Donovan smiled and kissed my temple. "You keep your lines," he said.
Life returned to a softer rhythm. Elton's magazine grew. Donovan and I built a neighborly life of breakfasts and late-night garbage runs. He would bring over a slice of strawberry cake—because once he remembered I loved it as a child—and leave it with a note: "For you. Don't let anyone take your sweetness." He wrote "For Kaitlyn" in a handwriting that made my stomach small and warm.
There were still small cruelties. The forum rumors would flare up now and then like mosquitoes in summer, mostly harmless. But when one of those rumors tried to sting Aliana at school, Kyle Bonilla and his friends traced it back to a troll account and the admin banned it within hours. We had allies.
One quiet evening, Donovan and I walked into the small courtyard between our buildings. The light was low and the air smelled like rain that hadn't yet fallen. He stopped under the small street lamp and turned to me.
"I've been living across from you for months," he said. "I could have been a coward and let you walk past me every day. But I came close."
I laughed because the memory of the dream—the small voice asking if she was annoying—felt so far away and bright.
"Do you remember," I asked, "that first thing you said to me? Something about not being my brother?"
He pretended to think. "I think I said, 'I don't want to be your brother.'"
"You did," I said. "And I said something soft in reply."
He looked at me and, because the world still allowed us small ridiculous moments, he pulled from his pocket a tiny dessert fork his fingers had hidden earlier and offered it.
"For the strawberry cake," he said. "For the door of 303, for the U-disk, and for the moment you stopped being afraid to speak."
I took the fork because he offered it, and because we had our own small ceremonial objects now. The fork felt clumsy and perfect. We ate cake on the doorstep and the curtain of night closed gently.

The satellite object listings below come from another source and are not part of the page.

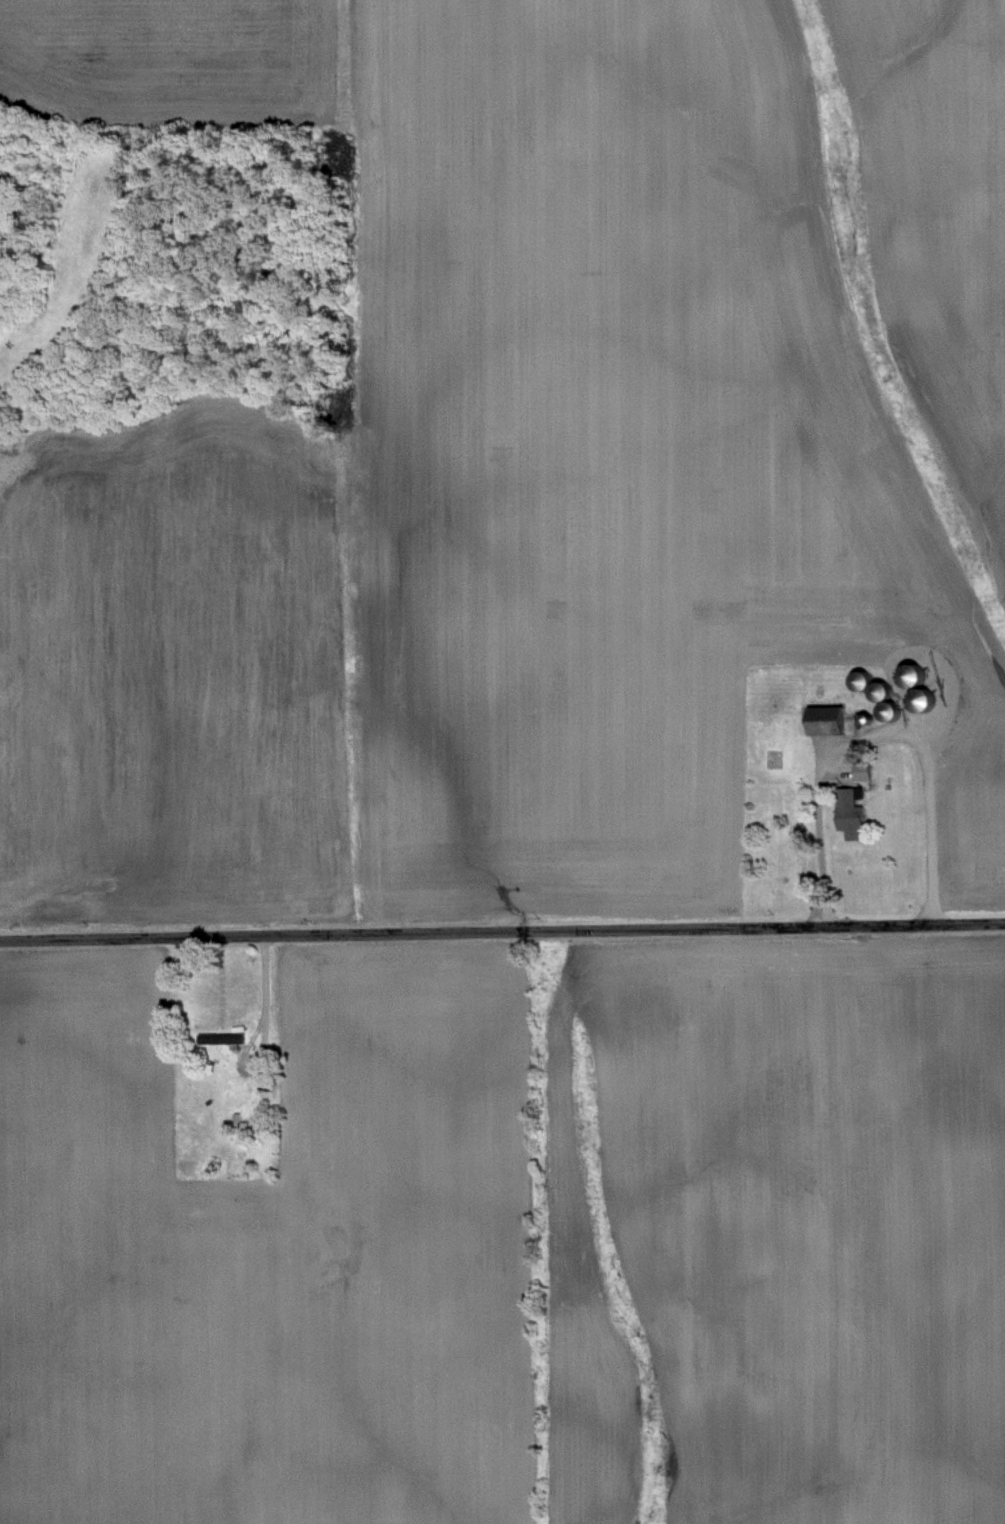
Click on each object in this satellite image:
building: (822, 719)
road: (877, 736)
building: (848, 811)
road: (502, 933)
road: (263, 1033)
building: (219, 1037)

"Promise me one thing," Donovan said, using the word in a way that was no longer empty.
"What thing?" I asked, smiling.
"Promise me you'll keep your evidence drawer neat. Promise me you'll keep your guard and your spark."
"Promise," I said, and this time my promise was not to anyone else but to the girl who had once hidden under a blanket, who loved a voice in a dream, and who now had a man who loved her back and a public record that said she had been wronged and then mended.
The next morning, I opened the small curtain of our window and watched Nova tie up her shoelace. She did it with the same clumsy grace she always had. The U-disk slept in the drawer with the faint satisfaction of a closed file.
I have a picture on my phone of the strawberry cake he bought that night. It sits there sometimes as a quiet thing that reminds me: words matter, truths matter, and the little things—like a cake, a fork, a door, a neighbor—can hold a whole life.